PROBLEM TO WORK ON:
How many deaths does yellow fever cause each year, according to the yellow fever report below?

*** Opening of EXCERPT ***

The UN is launching a multi-billion dollar initiative to combat the spread of yellow fever in Africa, as it warns of more uncontrollable outbreaks.
Several countries, including Togo, have recently reported cases of the haemorrhagic illness, in spite of mass immunisation campaigns for children.
The disease is spreading as population movements intensify, a World Health Organization spokesperson told the BBC.
Yellow fever has no cure and causes some 30,000 deaths a year.
"What is for sure is that we have a very good vaccine and this vaccine is affordable"
The BBC's Imogen Foulkes in Geneva says this figure is hardly comparable with Africa's big killers: Aids, tuberculosis and malaria.
But the WHO insists that is no reason not to do something about it.
"I wouldn't say that yellow fever is more important than HIV/Aids or malaria, but what is for sure is that we have a very good vaccine and this vaccine is affordable," WHO yellow fever expert Sylvie Briand told the BBC.
WHO fears an outbreak of yellow fever in an under-immunised densely populated city.

*** Close of EXCERPT ***
*** Opening of DATASET CONTENT ***

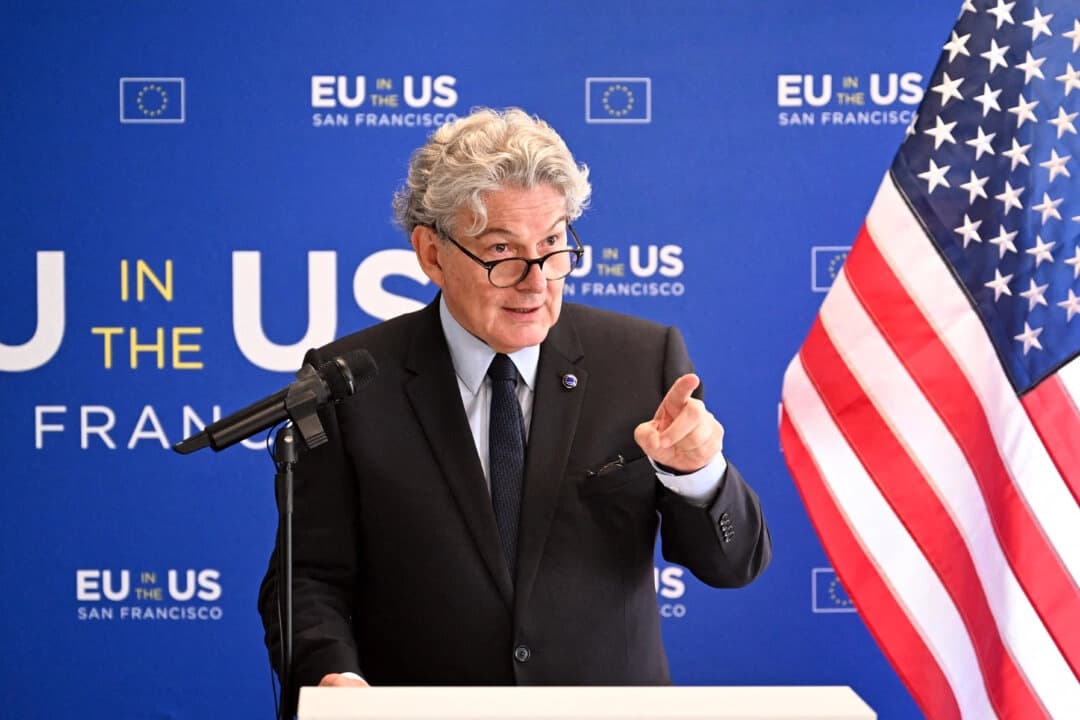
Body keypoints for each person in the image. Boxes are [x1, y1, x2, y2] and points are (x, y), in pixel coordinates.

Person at [258, 107, 771, 713]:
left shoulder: (643, 360)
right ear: (431, 254)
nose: (536, 282)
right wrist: (331, 676)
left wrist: (698, 474)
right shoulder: (349, 381)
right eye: (501, 250)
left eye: (552, 246)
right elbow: (307, 578)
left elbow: (733, 565)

*** Close of DATASET CONTENT ***

THE COMPLETED TASK:
Some 30,000 deaths a year.